All of these locations will be rebranded under the PSP or wagon wash banners. Overall, PSP had 707 locations consisting of 234 corporate stores, 449 PSP franchise stores and 24 wagon wash franchise stores. Vitamin Shop overall comps were up 3.4% in the first quarter and were up 1.9% in April. Store traffic in the first quarter was up 2.9%. During the quarter, sports nutrition accounted for approximately 55.8% of overall sales compared to 48.9% in the first quarter of 2022. In the first quarter, direct to consumer accounted for approximately 25.7% of the business compared to 25.1% in the first quarter of 2022. Vitamin shops sold five new franchise locations in the quarter bringing backlog up to 59 stores. Vitamin Shop currently operates 699 brick-and-mortar locations, three of which are franchise.

On a consolidated basis for the first quarter of 2023, total reported revenue for Franchise Group was $1.105 billion. Net loss was $108.3 million or $3.16 per fully diluted share. Adjusted EBITDA was $66.0 million and non-GAAP earnings per share was $0.11. We are still in the process of transitioning consumer financing at Badcock from in-house to third-party partners and have excluded the non-core results of the finance business from adjusted EBITDA and non-GAAP earnings per share. While we can pro forma the income statement for consumer lending, the balance sheet continues to reflect securitization debt and accounts receivable despite most of the receivables having been sold to third parties.
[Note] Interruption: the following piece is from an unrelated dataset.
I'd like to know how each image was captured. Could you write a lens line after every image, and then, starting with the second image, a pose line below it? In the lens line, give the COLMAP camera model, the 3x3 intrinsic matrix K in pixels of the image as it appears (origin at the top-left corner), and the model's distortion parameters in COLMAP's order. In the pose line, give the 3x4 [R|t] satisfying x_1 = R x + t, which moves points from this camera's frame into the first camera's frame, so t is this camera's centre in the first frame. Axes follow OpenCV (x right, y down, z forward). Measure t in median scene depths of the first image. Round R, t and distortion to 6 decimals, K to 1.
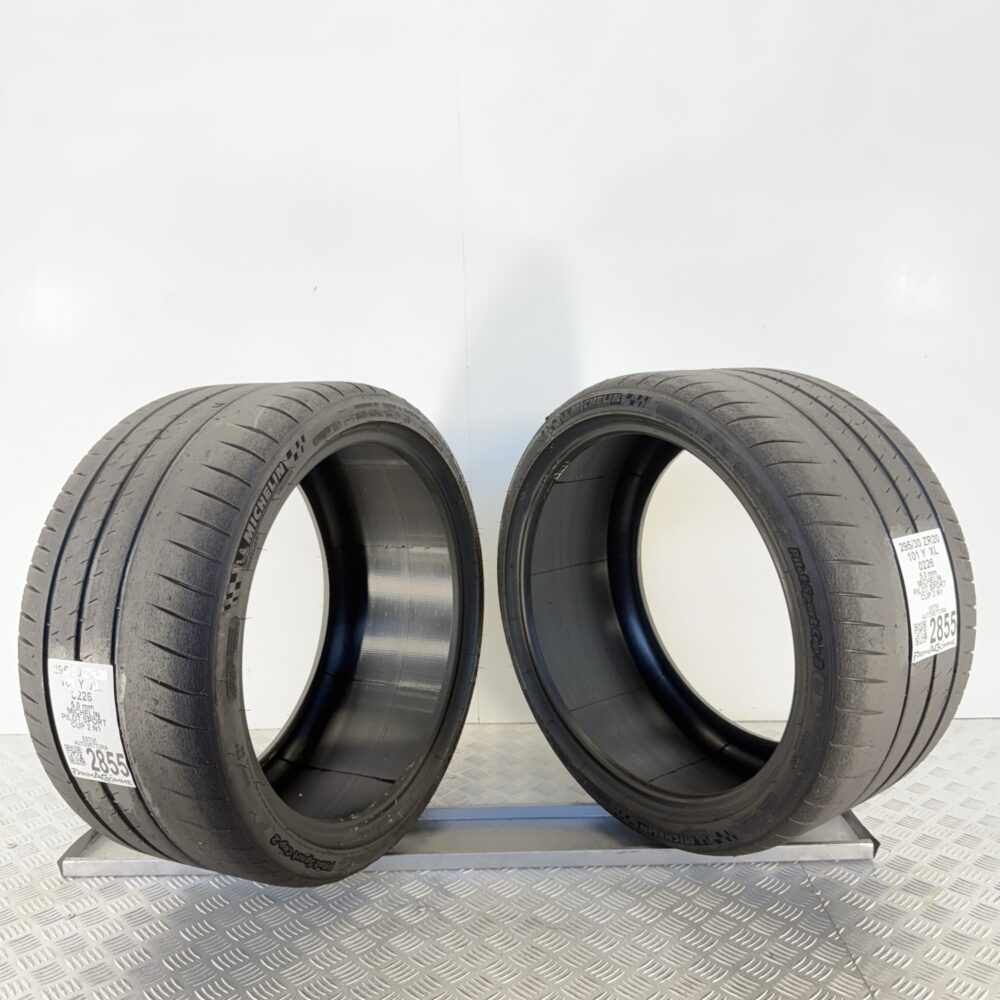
lens RADIAL K [[935.1, 0, 500.0], [0, 935.1, 500.0], [0, 0, 1]] dist [0.165408, -0.396015]
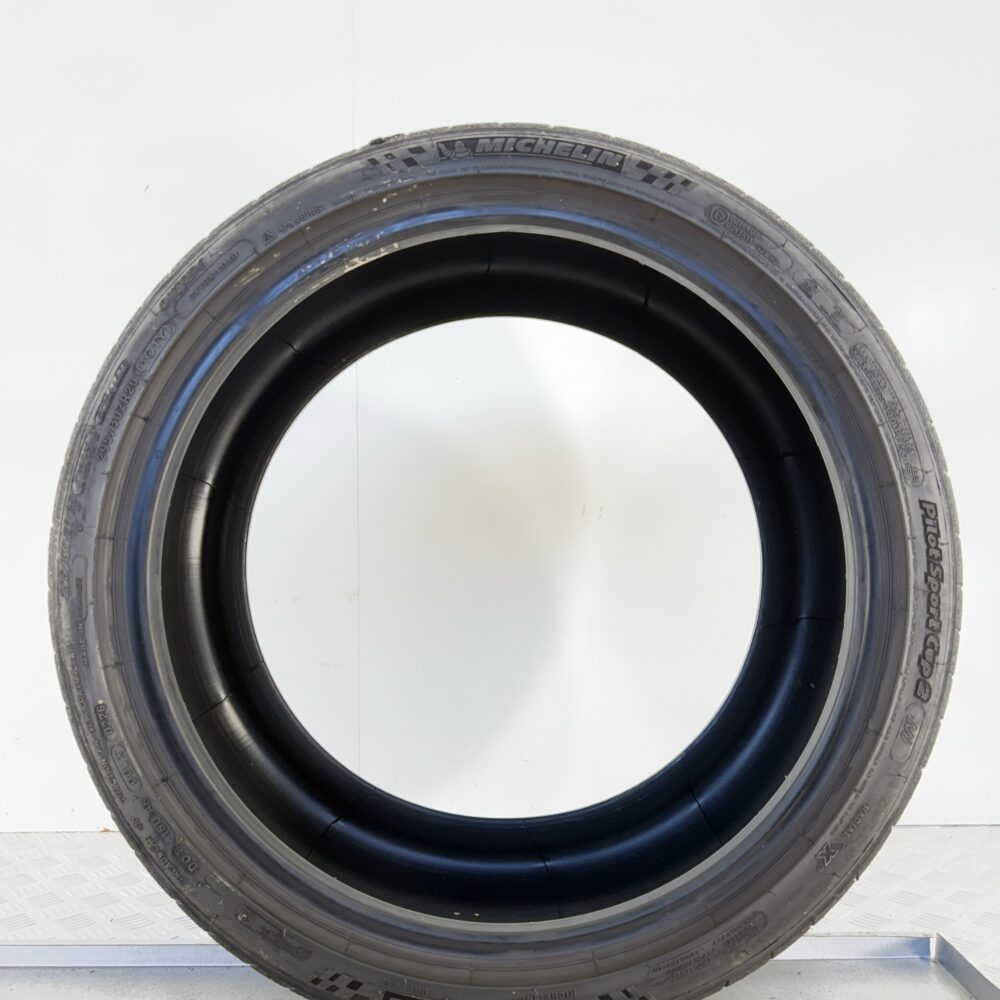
lens RADIAL K [[935.1, 0, 500.0], [0, 935.1, 500.0], [0, 0, 1]] dist [0.165408, -0.396015]
pose [[0.560219, 0.250576, 0.789536, -0.289284], [-0.202648, 0.965645, -0.162679, 0.178861], [-0.803174, -0.068862, 0.591751, 0.744628]]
Once we discontinue originating customer loans, we believe the securitized receivables will be accounted for as a sale and the related assets and liabilities will no longer be reported on our balance sheet.

In February, we closed on a 300 million add-on financing to our existing first lien term loan. The net proceeds were used to pay down our AVL credit facility and provide its capacity to continue to finance the Badcock business while we work towards an alternative solution. We ended the quarter with approximately $1.4 billion in gross outstanding term debt and cash of approximately $98.3 million. At the end of the first quarter, we had approximately $363 million of availability on our ABL revolver and currently have approximately $300 million of remaining availability. As I noted earlier, management was unable to recommend that the board declare a regular quarterly common stock dividend this quarter due to restrictions in our credit agreements.

Our credit agreements permit, dividends so long as the Company’s leverage ratio remains below a specified level, and we are currently in excess of this level. In light of today’s announcements and our first quarter financial results, we are withdrawing our financial forecast for 2023 and we’ll provide additional disclosures and upcoming proxy filings for your review and consideration. I want to thank all of our shareholders and lenders for their support. We will issue updates as required over the coming months, and thank you. Operator, please conclude the call.